À l'opposé, si l'observateur choisit la perspective pragmatique (ou interactionnelle), il accède du même coup à un point de vue radicalement différent du conflit. La conception pragmatique considère que les comportements perturbés résultent de la communication interhumaine et non d'individus « méchants », « malades mentalement », « hypocondriaques » ou « hystériques ». Cette hypothèse concerne toutes les perturbations du comportement à l'exclusion, bien sûr, des désordres d'origine organique dont la nature même les lie à la notion d'objet d'étude indépendant de l'observateur. Dans le cas du praticien aux prises avec le lombalgique insatisfait, inutile de donner à ce conflit une signification issue du domaine des spéculations psychodynamiques. Du point de vue pragmatique, le conflit résulte de l'absence de communication concernant l'amélioration attendue de part et d'autre à la suite de ce traitement. Un moyen efficace d'éviter pareil conflit consiste à discuter des expectatives mutuelles en début de traitement. Au cours de la première rencontre en groupe à l'École interactionnelle, lombalgiques et praticiens établissent un contrat écrit précisant clairement leurs attentes réciproques (chapitre 5). Cette modalité élémentaire évitera plus tard les malentendus.

En résumé, la conception monadique de la conduite humaine néglige l'interaction entre les individus. Elle mène nécessairement à une explication intrapsychique et indémontrable. Au contraire, la conception pragmatique prétend que le comportement humain résulte des relations interhumaines. Pour appliquer l'École interactionnelle, le praticien fait un choix épistémologique clair. Il adopte un point de vue pragmatique. Ce passage au domaine des interactions entre monades amène, bien entendu, de profondes modifications dans la conception psychologique du comportement humain. Le changement le plus radical réside incontestablement dans la substitution de la notion monadique de causalité linéaire par le concept pragmatique de causalité circulaire.

*CONSIGNE:*
Recopiez mot pour mot le passage du texte sur la perspective pragmatique qui commence par « En résumé, la » et se poursuit jusqu'à « de causalité circulaire. ».

*DONNÉES AFFICHÉES:*
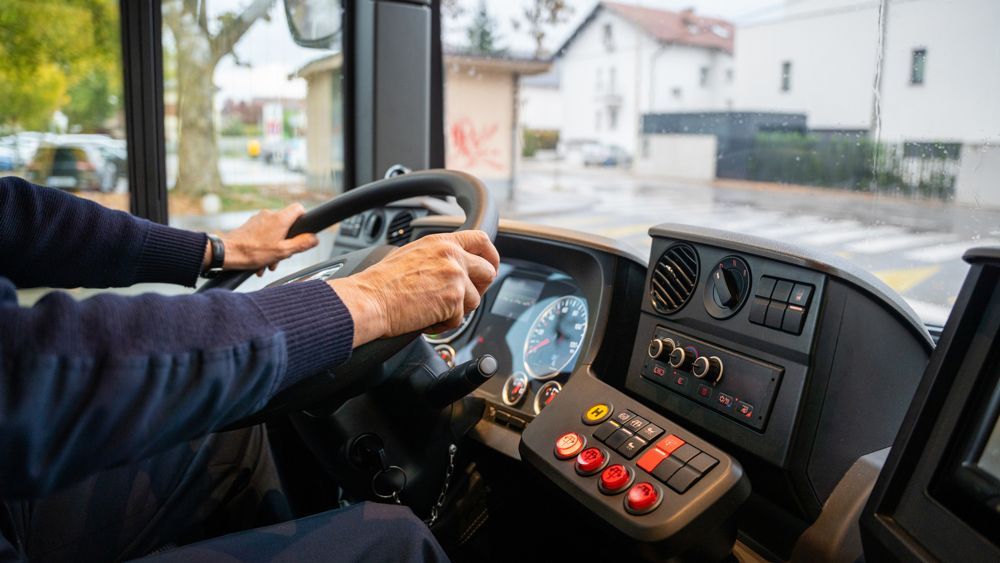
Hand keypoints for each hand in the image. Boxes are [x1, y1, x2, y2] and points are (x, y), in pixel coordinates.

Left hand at [204, 204, 318, 274]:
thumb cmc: (252, 252)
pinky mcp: (250, 225)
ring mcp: (258, 219)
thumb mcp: (283, 252)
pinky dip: (265, 246)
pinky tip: (260, 260)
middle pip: (287, 224)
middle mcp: (269, 215)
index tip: (303, 232)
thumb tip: (315, 239)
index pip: (299, 208)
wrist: (227, 252)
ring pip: (274, 231)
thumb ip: (301, 244)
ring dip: (275, 247)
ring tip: (269, 262)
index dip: (304, 219)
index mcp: (280, 219)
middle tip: (283, 255)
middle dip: (287, 241)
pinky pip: (263, 234)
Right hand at [328, 231, 499, 347]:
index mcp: (441, 243)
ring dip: (457, 310)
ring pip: (475, 300)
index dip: (490, 256)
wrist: (369, 300)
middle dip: (480, 289)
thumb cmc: (380, 282)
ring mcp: (455, 277)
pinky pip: (459, 320)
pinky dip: (443, 325)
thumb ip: (437, 257)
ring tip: (431, 310)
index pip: (481, 240)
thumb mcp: (412, 254)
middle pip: (489, 271)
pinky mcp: (453, 300)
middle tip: (462, 299)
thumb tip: (452, 267)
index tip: (489, 267)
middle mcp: (452, 256)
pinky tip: (425, 319)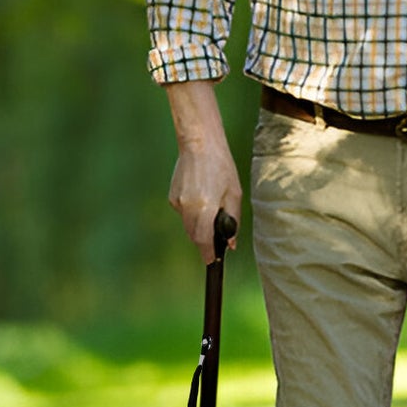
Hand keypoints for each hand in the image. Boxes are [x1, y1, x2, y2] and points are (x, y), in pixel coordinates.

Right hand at [168, 145, 241, 263]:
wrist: (199, 145)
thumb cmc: (221, 167)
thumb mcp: (234, 195)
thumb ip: (233, 220)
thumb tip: (231, 243)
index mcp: (204, 208)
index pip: (203, 240)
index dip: (208, 253)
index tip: (212, 262)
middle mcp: (187, 208)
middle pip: (194, 236)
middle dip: (205, 241)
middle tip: (217, 239)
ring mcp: (177, 202)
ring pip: (188, 226)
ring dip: (200, 226)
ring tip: (212, 208)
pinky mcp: (172, 197)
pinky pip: (184, 213)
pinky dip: (194, 213)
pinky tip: (202, 196)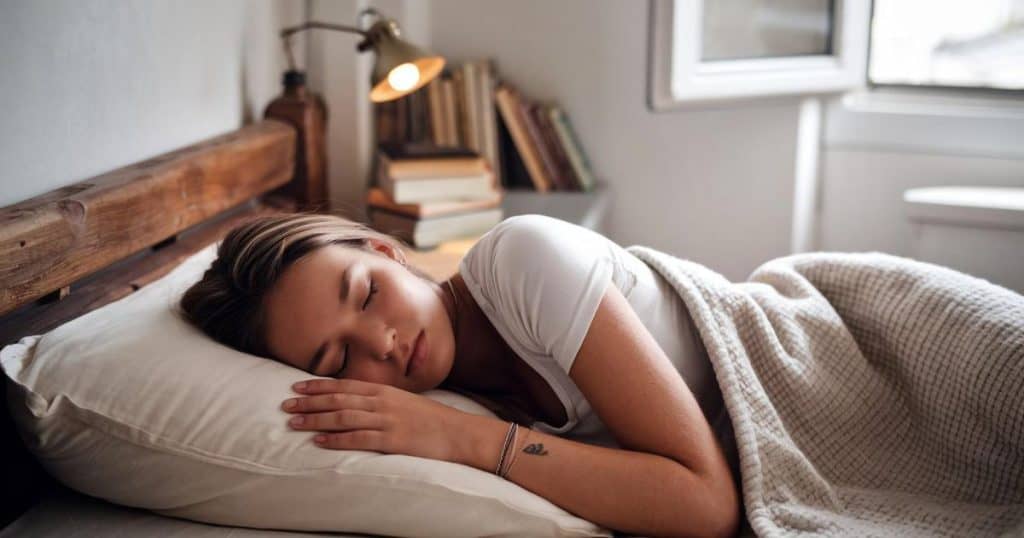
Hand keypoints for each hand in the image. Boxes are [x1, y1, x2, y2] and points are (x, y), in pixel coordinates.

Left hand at [282, 378, 467, 461]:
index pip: (344, 385)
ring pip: (342, 417)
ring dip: (315, 419)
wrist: (458, 432)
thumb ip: (382, 401)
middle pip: (338, 400)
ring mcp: (386, 421)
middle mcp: (382, 402)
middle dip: (309, 401)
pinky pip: (357, 439)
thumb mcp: (405, 401)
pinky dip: (335, 439)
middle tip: (286, 403)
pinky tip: (318, 440)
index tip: (298, 385)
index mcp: (385, 391)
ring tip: (294, 421)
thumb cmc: (432, 419)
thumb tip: (358, 402)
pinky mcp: (391, 440)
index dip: (319, 385)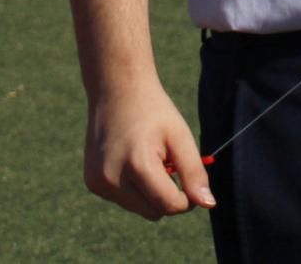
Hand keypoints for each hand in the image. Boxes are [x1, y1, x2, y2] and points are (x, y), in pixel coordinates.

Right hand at [84, 80, 213, 220]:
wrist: (116, 88)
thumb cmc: (153, 111)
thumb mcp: (179, 135)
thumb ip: (194, 172)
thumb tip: (209, 204)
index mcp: (137, 165)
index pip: (169, 205)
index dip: (186, 198)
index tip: (189, 177)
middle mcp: (112, 179)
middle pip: (153, 211)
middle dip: (167, 194)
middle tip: (167, 162)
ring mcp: (98, 183)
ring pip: (139, 208)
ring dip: (149, 192)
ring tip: (147, 157)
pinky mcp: (91, 183)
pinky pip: (123, 200)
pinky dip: (133, 188)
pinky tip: (130, 159)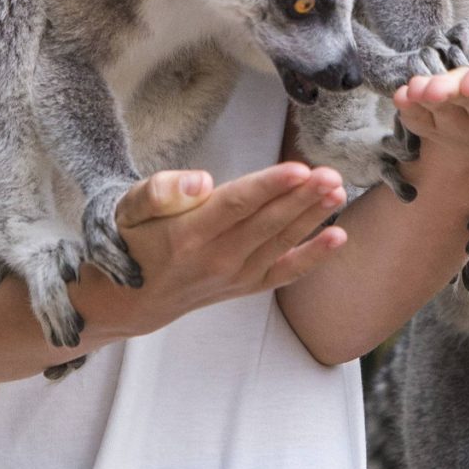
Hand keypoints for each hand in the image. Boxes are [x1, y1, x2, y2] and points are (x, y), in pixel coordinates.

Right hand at [98, 163, 350, 335]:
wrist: (131, 298)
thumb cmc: (132, 239)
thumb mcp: (130, 207)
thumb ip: (162, 190)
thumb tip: (201, 181)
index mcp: (187, 234)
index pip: (236, 205)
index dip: (270, 187)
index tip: (300, 169)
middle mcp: (216, 259)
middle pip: (267, 223)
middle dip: (302, 198)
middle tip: (331, 175)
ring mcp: (235, 277)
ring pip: (280, 243)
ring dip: (312, 217)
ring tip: (337, 192)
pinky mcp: (247, 286)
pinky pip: (285, 273)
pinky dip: (313, 257)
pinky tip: (338, 237)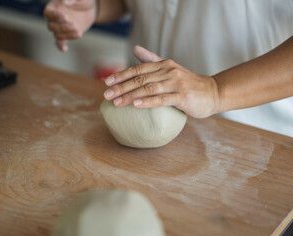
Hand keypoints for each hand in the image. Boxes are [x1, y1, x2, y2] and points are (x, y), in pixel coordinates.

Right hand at [44, 0, 96, 51]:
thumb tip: (64, 1)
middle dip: (63, 28)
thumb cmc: (83, 0)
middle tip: (75, 25)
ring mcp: (59, 27)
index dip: (55, 16)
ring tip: (79, 33)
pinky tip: (65, 49)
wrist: (90, 8)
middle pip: (51, 26)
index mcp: (54, 7)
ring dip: (67, 36)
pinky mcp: (66, 35)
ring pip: (57, 35)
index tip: (66, 18)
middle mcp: (54, 18)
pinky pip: (59, 42)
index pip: (48, 13)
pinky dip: (61, 46)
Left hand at [103, 46, 219, 117]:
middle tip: (106, 94)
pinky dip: (148, 101)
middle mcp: (168, 71)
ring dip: (130, 95)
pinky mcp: (183, 96)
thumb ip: (152, 59)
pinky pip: (162, 99)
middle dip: (121, 87)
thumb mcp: (170, 69)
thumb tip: (135, 49)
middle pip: (140, 79)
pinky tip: (136, 105)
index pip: (138, 69)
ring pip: (149, 89)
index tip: (107, 82)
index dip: (121, 75)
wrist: (212, 92)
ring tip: (116, 102)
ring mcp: (176, 83)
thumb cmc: (187, 83)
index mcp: (163, 64)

*VOTRE RÉPONSE:*
En résumé, la conception monadique de la conduite humaine néglige l'interaction entre les individus. Elle mène nécessairement à une explication intrapsychique et indémontrable. Au contraire, la conception pragmatique prétend que le comportement humain résulte des relations interhumaines. Pour appliquer l'École interactionnelle, le praticien fait un choix épistémologique clair. Il adopte un point de vue pragmatique. Ce passage au domaine des interactions entre monades amène, bien entendu, de profondes modifications dans la conception psychologique du comportement humain. Le changement le plus radical réside incontestablement dans la substitution de la notion monadique de causalité linéaire par le concept pragmatique de causalité circulaire.